- [DATA]:
>>>
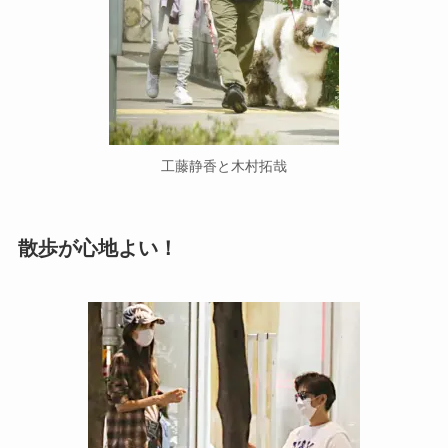
工藤静香と木村拓哉
散歩が心地よい！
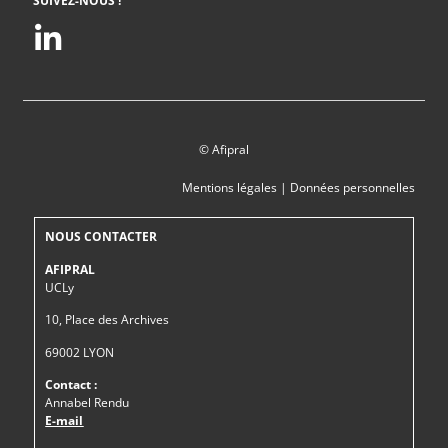
SUIVEZ-NOUS !
© Afipral
Mentions légales
|
Données personnelles
NOUS CONTACTER
AFIPRAL
UCLy
10, Place des Archives
69002 LYON
Contact :
Annabel Rendu
E-mail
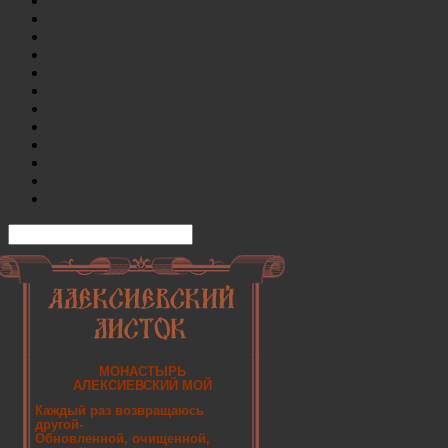
МОНАСТЫРЬ
АЛЕКСИЕВСКИЙ МОЙ
Каждый раз возвращаюсь
другой-
Обновленной, очищенной,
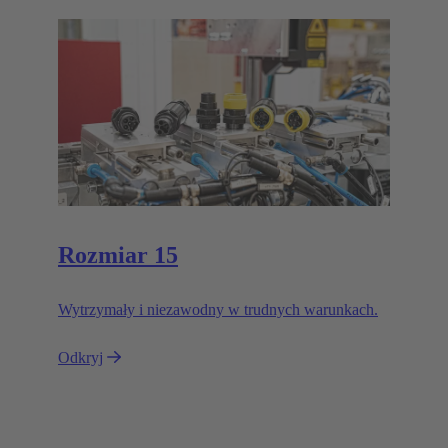
Rozmiar 15
Wytrzymały i niezawodny w trudnych warunkach.
Odkryj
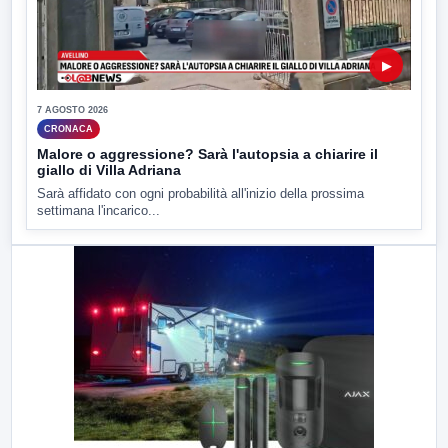
▶
7 AGOSTO 2026
CRONACA
Malore o aggressione? Sarà l'autopsia a chiarire il
giallo di Villa Adriana
Sarà affidato con ogni probabilità all'inizio della prossima
settimana l'incarico...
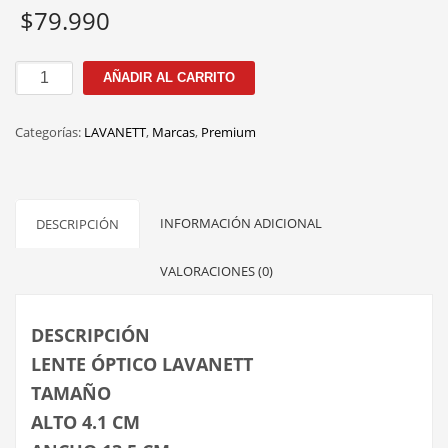
$
79.990
100225
AÑADIR AL CARRITO
C.3
52M
Categorías:
LAVANETT
,
Marcas
,
Premium
cantidad
INFORMACIÓN ADICIONAL
DESCRIPCIÓN
VALORACIONES (0)
DESCRIPCIÓN
LENTE ÓPTICO LAVANETT
TAMAÑO
ALTO 4.1 CM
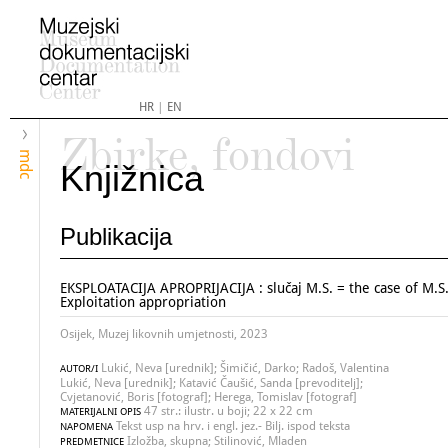
HR
|
EN
Zbirke, fondovi
mdc
Knjižnica
Publikacija
EKSPLOATACIJA APROPRIJACIJA : slučaj M.S. = the case of M.S
Exploitation appropriation
Osijek, Muzej likovnih umjetnosti, 2023
Lukić, Neva [urednik]; Šimičić, Darko; Radoš, Valentina
AUTOR/I
Lukić, Neva [urednik]; Katavić Čaušić, Sanda [prevoditelj];
Cvjetanović, Boris [fotograf]; Herega, Tomislav [fotograf]
47 str.: ilustr. u boji; 22 x 22 cm
MATERIJALNI OPIS
Tekst usp na hrv. i engl. jez.- Bilj. ispod teksta
NAPOMENA
Izložba, skupna; Stilinović, Mladen
PREDMETNICE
<<<
- [WORK ITEM]:
Retype every line of text from the records above verbatim and in their original order, leaving out the picture lines.

- [WRITTEN SOLUTION]:
工藤静香と木村拓哉
散歩が心地よい！
SUIVEZ-NOUS !
© Afipral
Mentions légales
|
Données personnelles
NOUS CONTACTER
AFIPRAL
UCLy
10, Place des Archives
69002 LYON
Contact :
Annabel Rendu
E-mail
МОНАСТЫРЬ
АЛЕКСИЕВСКИЙ МОЙ
Каждый раз возвращаюсь
другой-
Обновленной, очищенной,
Rozmiar 15
Wytrzymały i niezawodny w trudnych warunkach.
Odkryj
▶
7 AGOSTO 2026
CRONACA
Malore o aggressione? Sarà l'autopsia a chiarire il
giallo di Villa Adriana
Sarà affidato con ogni probabilità all'inizio della prossima
settimana l'incarico...
$
79.990
100225
AÑADIR AL CARRITO
C.3
52M
Categorías:
LAVANETT
,
Marcas
,
Premium
cantidad
INFORMACIÓN ADICIONAL
DESCRIPCIÓN
VALORACIONES (0)
DESCRIPCIÓN
LENTE ÓPTICO LAVANETT
TAMAÑO
ALTO 4.1 CM
HR
|
EN
Zbirke, fondovi
mdc
Knjižnica
Publikacija
EKSPLOATACIJA APROPRIJACIJA : slučaj M.S. = the case of M.S
Exploitation appropriation
Osijek, Muzej likovnih umjetnosti, 2023
Lukić, Neva [urednik]; Šimičić, Darko; Radoš, Valentina
AUTOR/I
Lukić, Neva [urednik]; Katavić Čaušić, Sanda [prevoditelj];
Cvjetanović, Boris [fotograf]; Herega, Tomislav [fotograf]
47 str.: ilustr. u boji; 22 x 22 cm
MATERIJALNI OPIS
Tekst usp na hrv. i engl. jez.- Bilj. ispod teksta
NAPOMENA
Izložba, skupna; Stilinović, Mladen
PREDMETNICE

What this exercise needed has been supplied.